Peterson went on to stress the significance of Kraig Kahler’s son, Sean, in determining the verdict.
Sean Kahler, 12, was the only survivor of the November 2009 Burlingame murders.
“At some point,” Peterson said, “[Sean] may very well need to find his father… to try and understand what happened.
“He may need his father to apologize,” he said.
The defense also called Kraig’s parents, Patricia and Wayne Kahler, to the stand.
Patricia Kahler recalled Kraig’s childhood, his love for the outdoors and his relationship with his son.
Jones asked Patricia Kahler whether she still loved her son.
“I have always wondered how a person can forgive someone for doing something as bad as this,” she said. “I could not carry, for the rest of my life, any hate for Kraig. I can’t do that.”
When asked if she would like to see her son receive the death penalty — instead of life in prison — she paused, seemingly deep in thought, and then sighed.
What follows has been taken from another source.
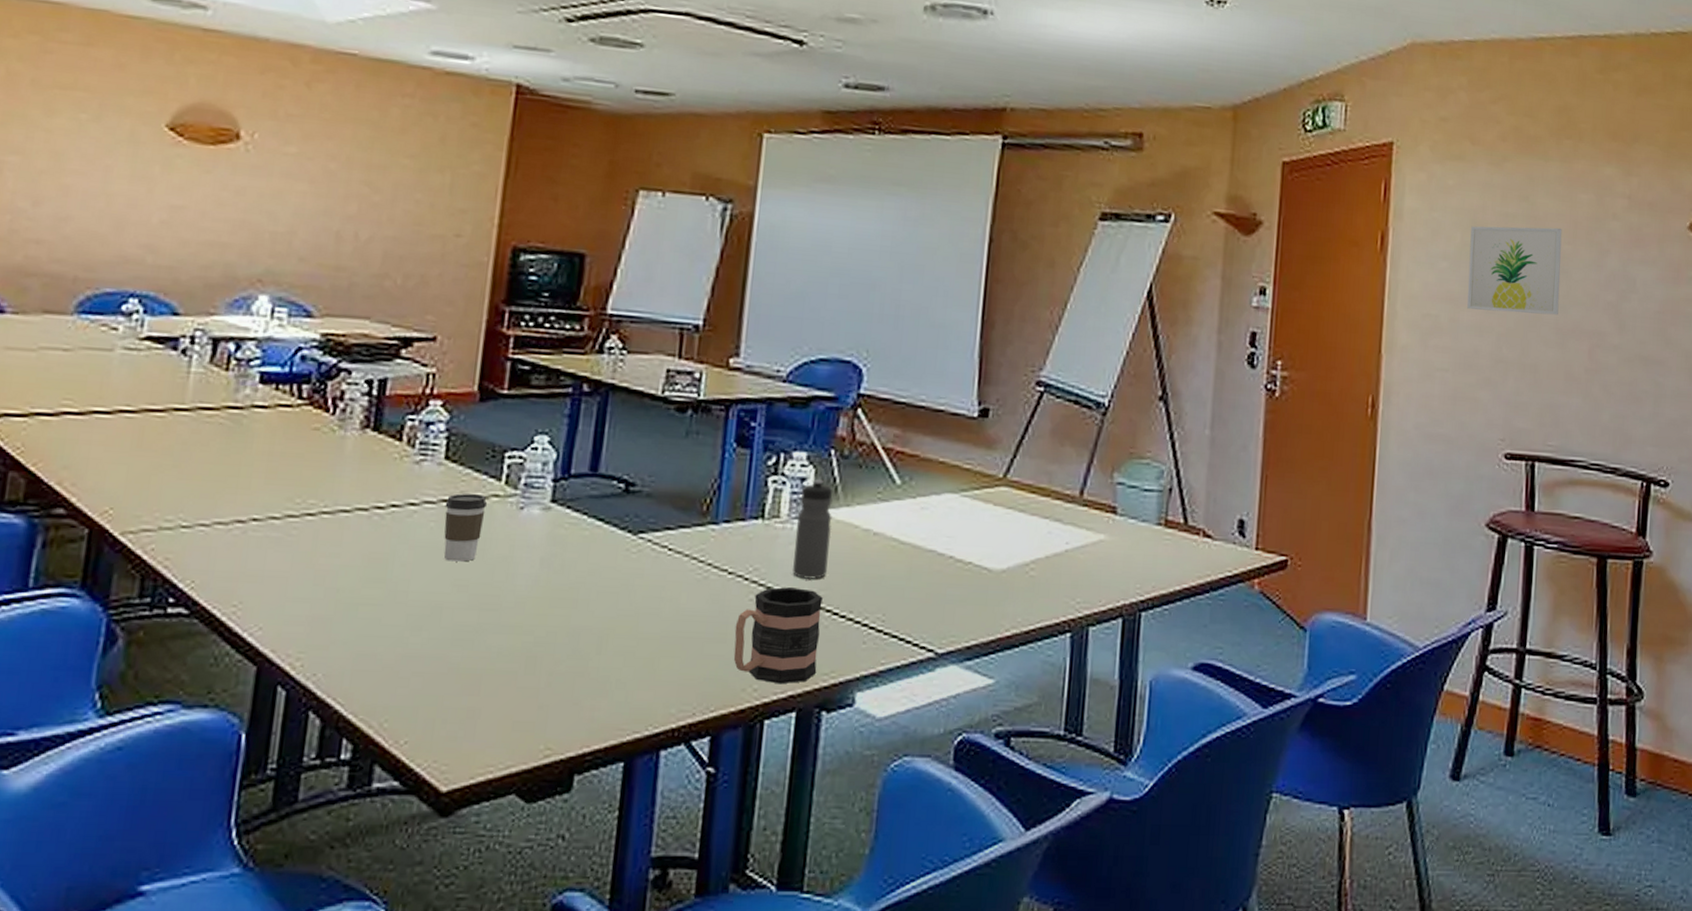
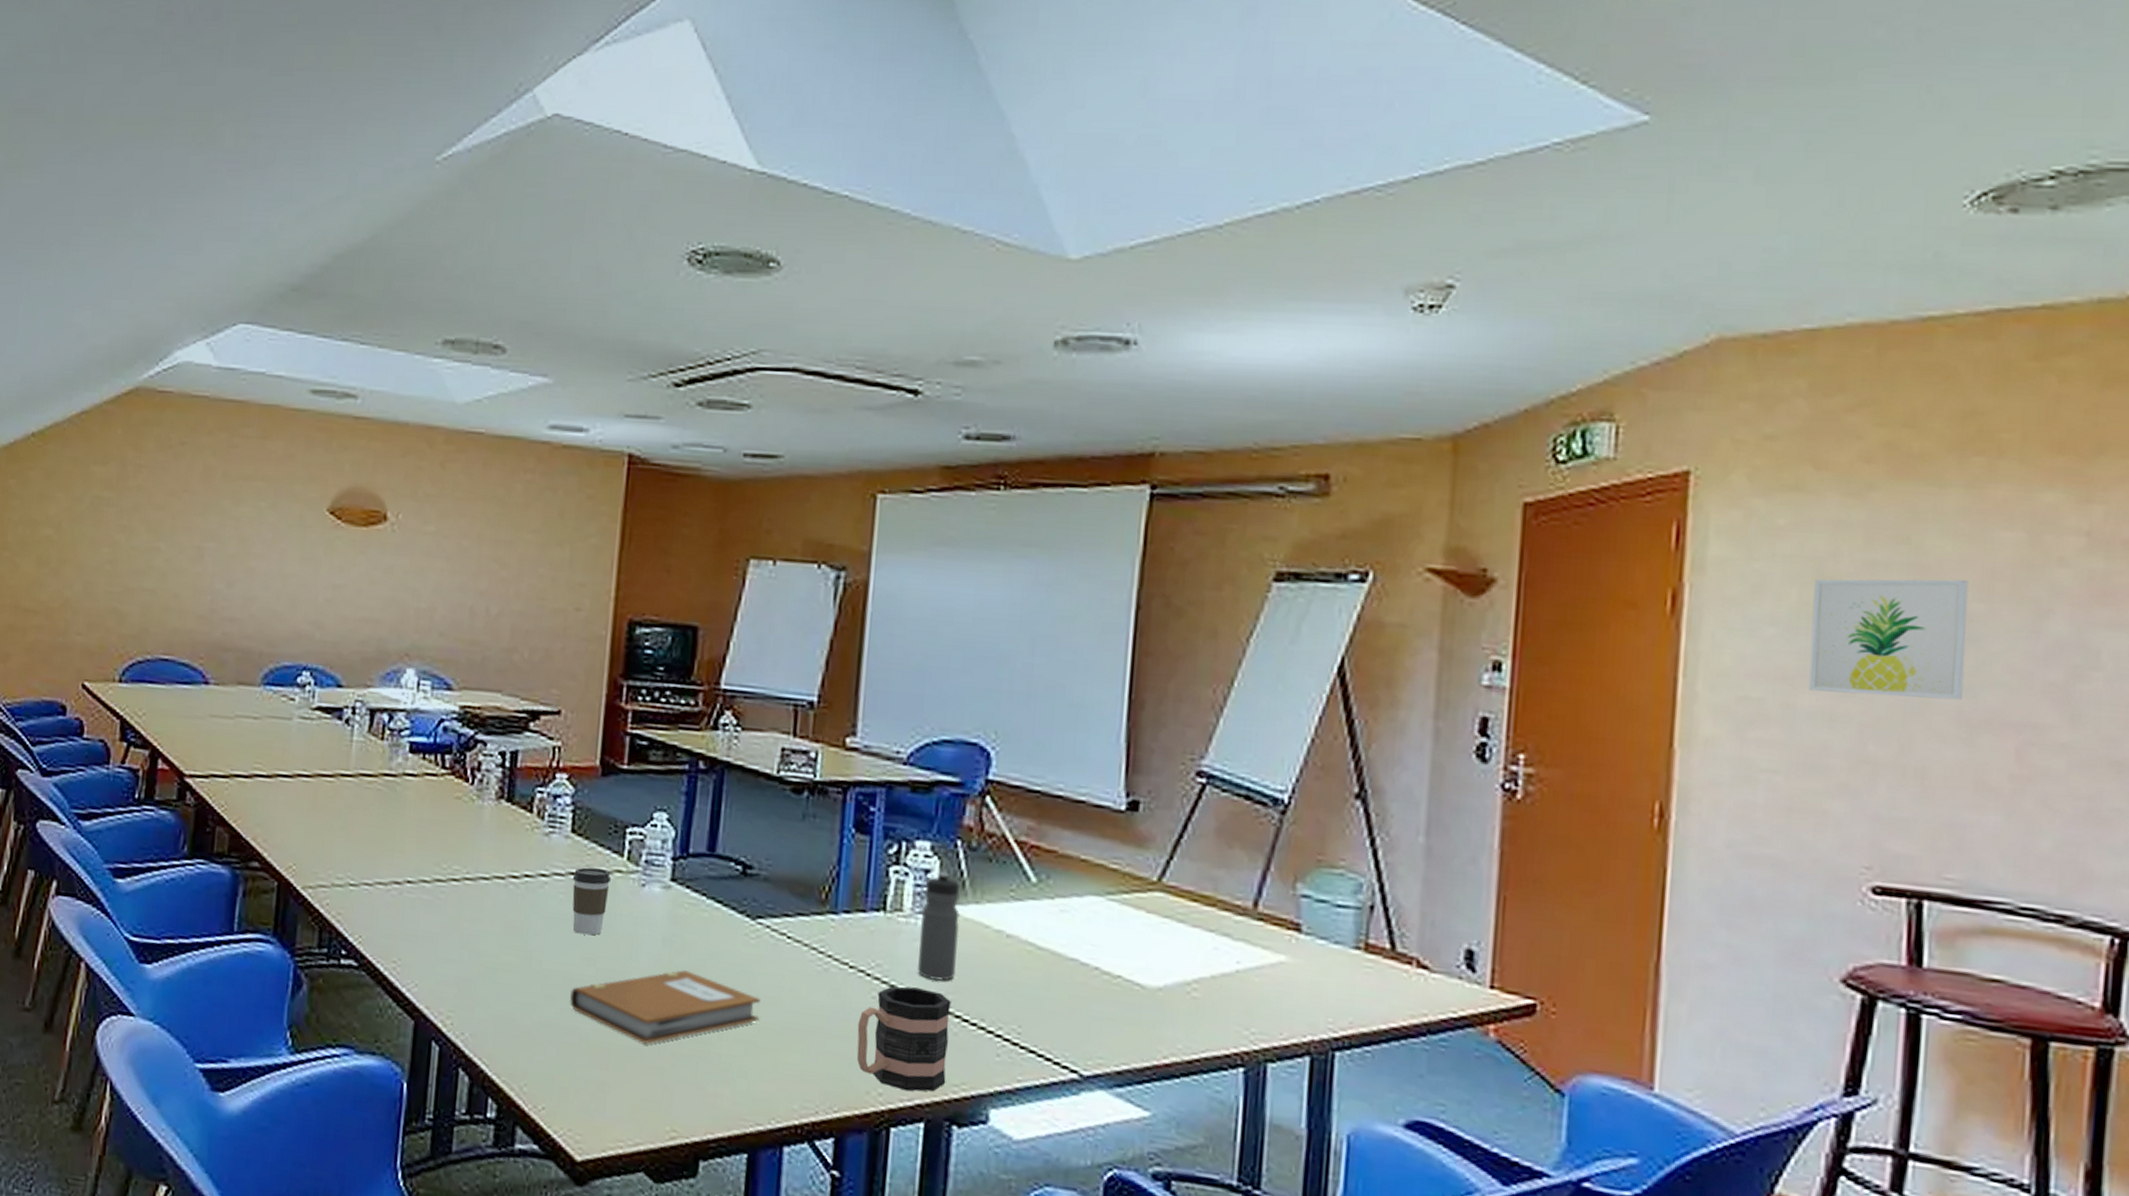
notebook: none [438,589,640,665] -> present [570,970,760,1044]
“I don’t want either one,” she said.
Wayne Kahler, as softspoken as his wife, was the last to take the stand before the court adjourned for lunch.
Vogelsberg asked Wayne Kahler about Kraig and Sean’s relationship, and how the death penalty would affect Sean.
“They were so close,” he said, fighting back tears. “It would be terrible.”
The last death penalty imposed by a Kansas jury was for the 1996 murder of Mary Anne and Mary Elizabeth Pusch at the hands of Michael Marsh, although the U.S. Supreme Court overturned the decision in June 2006.
The state has not executed anyone since 1965.